▶ **Your assignment**: Would you please transcribe, exactly as written, the lines of the entries below starting at the one that holds "right hip: (139, 94, -7)" and ending at the one that holds "right elbow: (212, 521, -20)", both included?

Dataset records
———

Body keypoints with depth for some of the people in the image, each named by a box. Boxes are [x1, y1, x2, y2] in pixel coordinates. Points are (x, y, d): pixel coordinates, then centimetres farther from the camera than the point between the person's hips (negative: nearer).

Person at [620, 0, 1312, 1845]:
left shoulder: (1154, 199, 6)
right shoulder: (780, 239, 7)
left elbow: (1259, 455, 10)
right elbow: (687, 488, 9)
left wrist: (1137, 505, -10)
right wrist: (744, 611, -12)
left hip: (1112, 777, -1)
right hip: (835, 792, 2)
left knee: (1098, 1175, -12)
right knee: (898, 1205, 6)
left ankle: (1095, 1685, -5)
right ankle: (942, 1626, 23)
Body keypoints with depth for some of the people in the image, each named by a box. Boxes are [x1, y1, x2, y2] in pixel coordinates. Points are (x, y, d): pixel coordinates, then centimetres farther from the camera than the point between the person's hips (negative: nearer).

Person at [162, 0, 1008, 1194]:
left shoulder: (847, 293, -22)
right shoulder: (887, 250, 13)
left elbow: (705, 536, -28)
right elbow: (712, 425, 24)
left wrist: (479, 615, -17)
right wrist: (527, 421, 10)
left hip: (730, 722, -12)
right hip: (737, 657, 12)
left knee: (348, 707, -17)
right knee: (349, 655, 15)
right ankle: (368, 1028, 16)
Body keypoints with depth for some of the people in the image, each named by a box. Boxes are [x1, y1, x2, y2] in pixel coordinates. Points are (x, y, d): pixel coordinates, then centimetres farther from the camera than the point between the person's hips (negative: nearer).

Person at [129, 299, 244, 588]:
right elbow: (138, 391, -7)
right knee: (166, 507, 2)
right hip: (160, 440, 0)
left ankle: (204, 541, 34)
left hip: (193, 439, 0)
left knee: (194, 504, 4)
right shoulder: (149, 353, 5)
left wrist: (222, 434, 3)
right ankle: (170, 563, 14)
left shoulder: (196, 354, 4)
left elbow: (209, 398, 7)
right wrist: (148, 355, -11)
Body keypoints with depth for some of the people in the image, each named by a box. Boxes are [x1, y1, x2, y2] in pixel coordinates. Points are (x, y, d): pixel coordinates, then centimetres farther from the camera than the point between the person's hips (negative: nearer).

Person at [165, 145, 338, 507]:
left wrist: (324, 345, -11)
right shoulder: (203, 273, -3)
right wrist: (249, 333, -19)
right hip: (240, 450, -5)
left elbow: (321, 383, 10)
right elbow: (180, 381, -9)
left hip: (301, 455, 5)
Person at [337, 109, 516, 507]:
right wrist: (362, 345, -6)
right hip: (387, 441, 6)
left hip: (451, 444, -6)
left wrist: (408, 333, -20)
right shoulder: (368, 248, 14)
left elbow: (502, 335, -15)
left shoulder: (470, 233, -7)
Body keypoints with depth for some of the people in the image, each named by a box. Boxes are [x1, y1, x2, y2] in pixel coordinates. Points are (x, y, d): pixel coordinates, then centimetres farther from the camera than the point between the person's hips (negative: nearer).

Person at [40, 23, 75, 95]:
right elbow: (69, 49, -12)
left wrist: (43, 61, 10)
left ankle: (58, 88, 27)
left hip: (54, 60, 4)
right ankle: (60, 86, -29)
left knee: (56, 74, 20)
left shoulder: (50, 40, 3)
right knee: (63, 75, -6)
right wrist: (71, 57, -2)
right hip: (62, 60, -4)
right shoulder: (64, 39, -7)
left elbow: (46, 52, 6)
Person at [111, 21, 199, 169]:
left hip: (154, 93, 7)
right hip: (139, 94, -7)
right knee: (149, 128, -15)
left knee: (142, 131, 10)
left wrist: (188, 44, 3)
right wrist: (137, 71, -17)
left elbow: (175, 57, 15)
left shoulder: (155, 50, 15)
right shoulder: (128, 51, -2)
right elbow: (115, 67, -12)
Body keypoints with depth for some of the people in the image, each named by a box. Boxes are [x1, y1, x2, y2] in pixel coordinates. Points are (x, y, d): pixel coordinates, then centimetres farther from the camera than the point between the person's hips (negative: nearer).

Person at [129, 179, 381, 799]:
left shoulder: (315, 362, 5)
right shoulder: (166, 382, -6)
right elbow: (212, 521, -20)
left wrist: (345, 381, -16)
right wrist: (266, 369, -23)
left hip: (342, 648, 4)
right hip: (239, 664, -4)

———

▶ **Answer to this task**:
right hip: (139, 94, -7)
right knee: (149, 128, -15)
left knee: (142, 131, 10)
left wrist: (188, 44, 3)
right wrist: (137, 71, -17)
left elbow: (175, 57, 15)
left shoulder: (155, 50, 15)
right shoulder: (128, 51, -2)
right elbow: (115, 67, -12)
Body keypoints with depth for some of the people in the image, each named by a box. Boxes are [x1, y1, x2, y2] in pixel coordinates. Points are (x, y, d): pixel coordinates, then centimetres farther from the camera than the point between the person's hips (negative: nearer).

Person at [129, 179, 381, 799]:
left shoulder: (315, 362, 5)
right shoulder: (166, 382, -6)
right elbow: (212, 521, -20)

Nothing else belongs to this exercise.